If the city is having trouble paying its bills — and it admits that it is, to the tune of $1.5 million a year (that shortfall is why we had those community conversations) — then the RDA is a luxury that it might not be able to afford.
Some families experience temporary tough times — perhaps someone is laid off and can’t find a job for a while — and in those cases, suspending payments to college funds are one of the first places they save money.
If the city’s fiscal woes are likely to be short term, why not consider suspending the RDA for a few years until the city’s fiscal picture brightens?
In his column, Sellers asserted that Morgan Hill’s RDA is better managed than any other. I don’t know how any other communities’ RDAs have been run, but I do know this: Morgan Hill’s RDA has built numerous facilities that the city can’t afford to operate. Perhaps the residents of Morgan Hill would have been willing or able to subsidize operation of one or two facilities, but more? That’s asking a lot of a community this size, and, I suspect, is evidence that the people deciding to build all those facilities were not making the best management decisions.
Those people are Morgan Hill’s City Council members, who also serve as directors for Morgan Hill’s RDA.
Yes, I know, the city’s visioning process identified those facilities as important to residents. Just because you want something doesn’t mean you can afford it. It’s the job of RDA directors/City Council members to make those difficult choices.
But even if you believe that building every one of those general-fund draining facilities was the correct decision (and I’m not conceding that point), that still doesn’t mean that suspending or eliminating the RDA isn’t the right decision now.
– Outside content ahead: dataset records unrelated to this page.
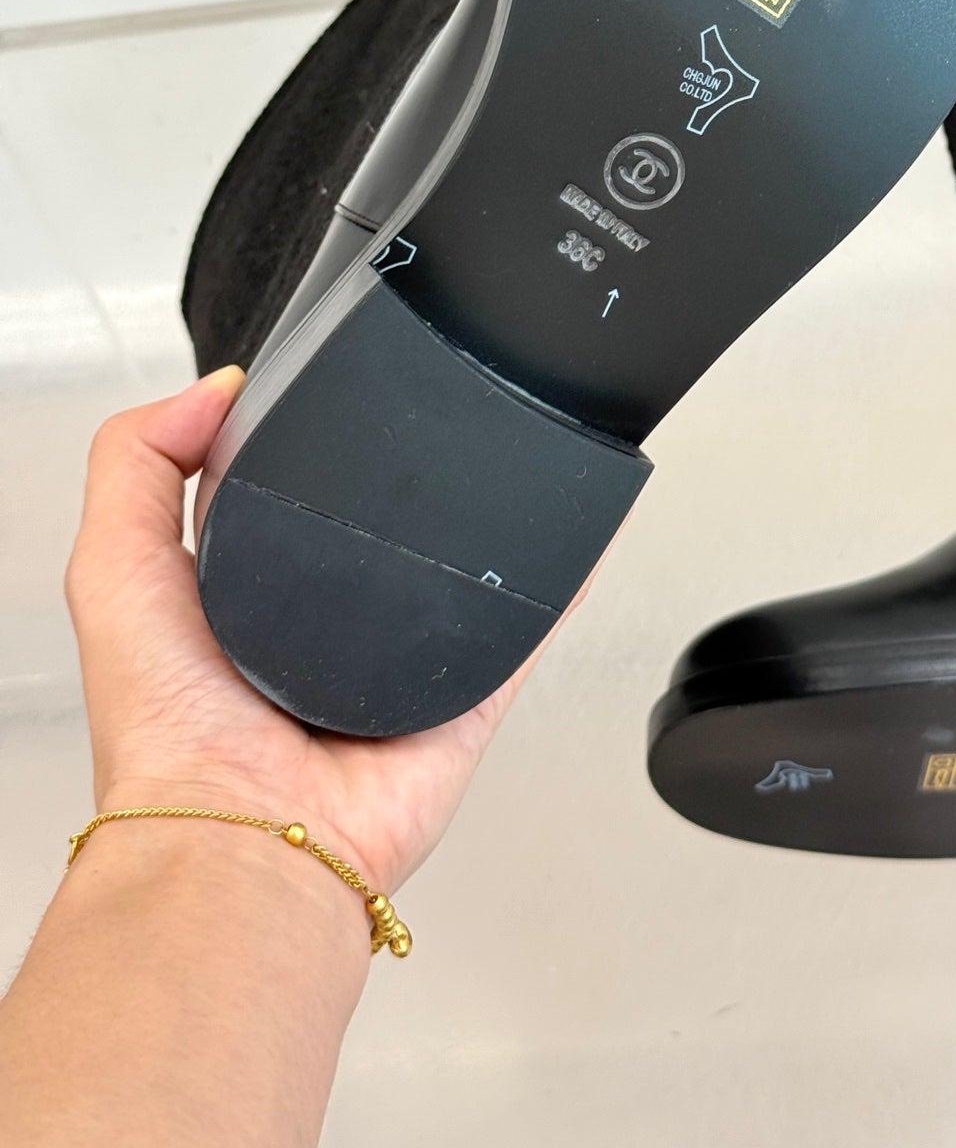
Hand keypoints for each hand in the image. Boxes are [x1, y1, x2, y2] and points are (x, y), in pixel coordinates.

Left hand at [67, 368, 528, 894]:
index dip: (303, 446)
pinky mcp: (460, 704)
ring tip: (503, 464)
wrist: (247, 835)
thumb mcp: (114, 570)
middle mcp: (323, 634)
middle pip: (380, 535)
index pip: (281, 497)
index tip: (327, 393)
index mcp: (240, 598)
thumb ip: (135, 464)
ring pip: (459, 581)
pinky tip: (574, 541)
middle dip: (404, 486)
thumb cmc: (170, 735)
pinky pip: (521, 636)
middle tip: (421, 433)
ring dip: (486, 532)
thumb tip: (212, 387)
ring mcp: (398, 670)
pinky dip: (553, 589)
If Morgan Hill suspends or eliminates its RDA, those facilities won’t disappear. For better or worse, we’re stuck chlorinating, filtering and pumping pool water and lighting, heating, cooling and staffing those facilities.
But if we suspend or eliminate the RDA, the city’s budget shortfall almost completely disappears, without laying off one police officer (one of the no-tax-increase consequences that was prominently featured during the community conversations), without deferring maintenance or shutting off sprinklers at one city park, without canceling one recreation class, without ignoring one pot hole.
So for all of Sellers’ rhetoric about fire departments and college funds, if you read his recent guest column closely, you’ll notice he did not answer the question: Why didn’t the city present citizens with the option of suspending or eliminating the RDA during the community conversations?
Maybe residents would have evaluated the RDA and decided that it’s worth keeping, even though suspending or eliminating it would be a relatively painless fix for the city’s budget deficit. Maybe residents would have decided that they’ve derived enough benefit (or pain, depending on your point of view) from the RDA and recommended suspending or eliminating it.
I just don’t understand why city officials didn’t ask.